When you hear him talk about wanting young players to learn and get better, it’s easy to forget that the Heisman Trophy Winner is only heading into his redshirt sophomore season. To be fair, last spring seems like a world away, when Manziel was locked in a quarterback battle and everybody questioned how good the Aggies could be in their first SEC season.

Now, a year later, the Texas A&M spring game was less about answering some concerns, and more about celebrating the day. The only people that weren’t in the celebrating mood today at Kyle Field were the officials, who twice flagged the A&M offense for excessive celebration. A penalty that, according to Manziel, they didn’t care about it.

“I was kind of talking to the refs after Brandon (Williams) did his little dance after the first touchdown I just kind of told them, I said ‘Hey, we’re going to need to kick some extra points because we’re going to celebrate every time.’” he said.

“We don’t get to be on ESPN for a spring game like this every day, might as well have fun with it, get the recruits to have fun, everybody’s here to have fun, it’s spring ball, it’s been a grind, it’s the last day to really go out and show everybody we’ve been working so we’re going to have fun with it regardless.”

About the only thing Manziel did wrong on the day was be overly aggressive with his body, momentarily terrifying fans and coaches alike.

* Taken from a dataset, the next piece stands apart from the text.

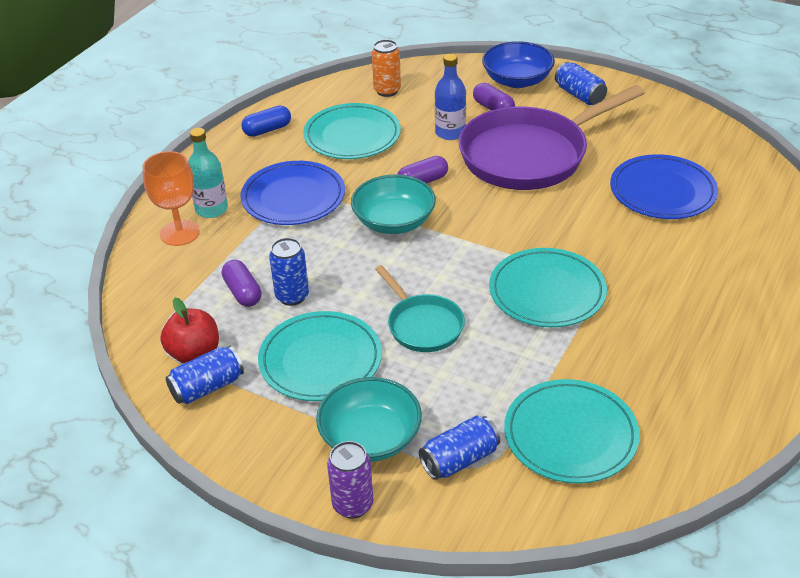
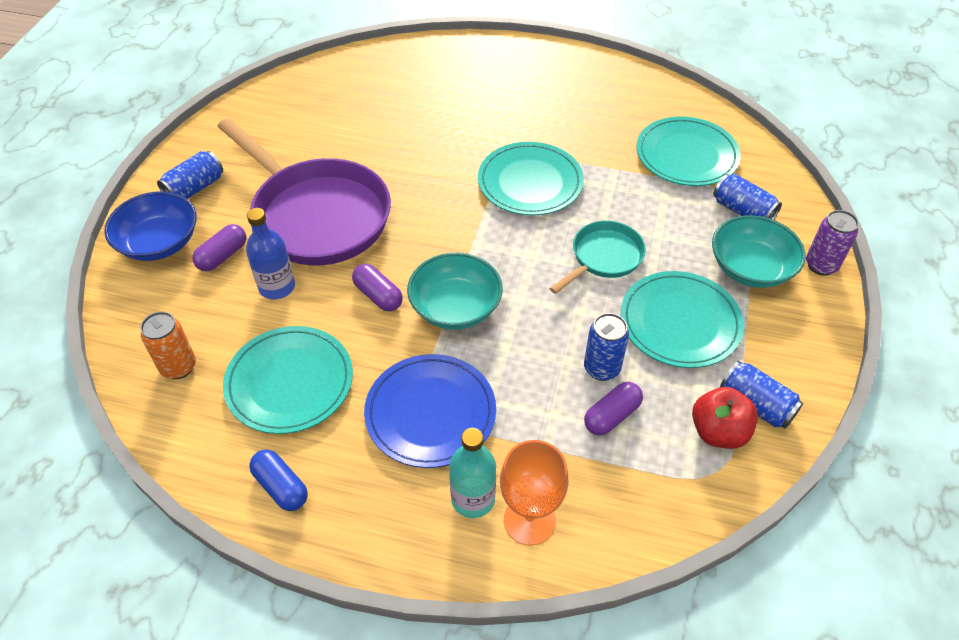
camera: 105 degrees left, 10 degrees up
(662, 191) = (367, 123): blue plate -> none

On a play where running back Brandon Williams cut back across the field toward the endzone, Manziel came up field and tried to throw a block. According to him, instincts just took over.

“I went up and apologized to Sam after it,” he said. “The way I am and the way that my motor drives me it was just an instinct play. As soon as I got back to Coach Sumlin, as much as he was shaking his head and wasn’t happy about it. It was more just in a game, this is how it would have been just naturally took over for me, as soon as I did it, I immediately regretted it, it’s just how I am and how competitive I am. I want to get the score no matter no what, even though I know I know I’m not live, I’m in a black jersey, it was a mistake but it was just my competitive nature.”

That competitive nature is what he says will also keep him from being complacent going into next season.

“I’m not paying attention to the sophomore slump or whatever it is,” he said. “People said there was a freshman or Heisman hangover or whatever and that was whatever. I’m not worried about that, I’m worried about making sure my teammates are in this together and we’re all ready for the summer and we’re ready to conquer the task ahead of us.”

The question that many have for Manziel is how much better can he really get? His reply is simply, we’ll see.

“We’ll see how it looks after I get back from San Diego,” Manziel said. “There’s plenty of film to watch, there’s plenty of room to get better, there’s plenty of time to spend up here with Coach (Spavital) and even learn things that I wouldn’t have even thought. And just to get with him. I can still talk to Kliff (Kingsbury) and pick his brain and stuff, he’s still like an older brother to me, that’s how mine and his relationship is.”

Manziel now heads into what will be the longest offseason in recent memory for A&M fans. There are going to be a lot of discussions between now and the end of August about what Manziel is and isn’t as a quarterback, but one thing he certainly is, is motivated.

“The big conversation (with George Whitfield) had with Alabama was to be the dragon slayer, to slay the dragon,” Manziel said. “There’s a big dragon out there for us with all of the people that are doubting A&M or doubting me that last year was a fluke. That’s a chip on my shoulder, and that’s the dragon we need to slay this year.”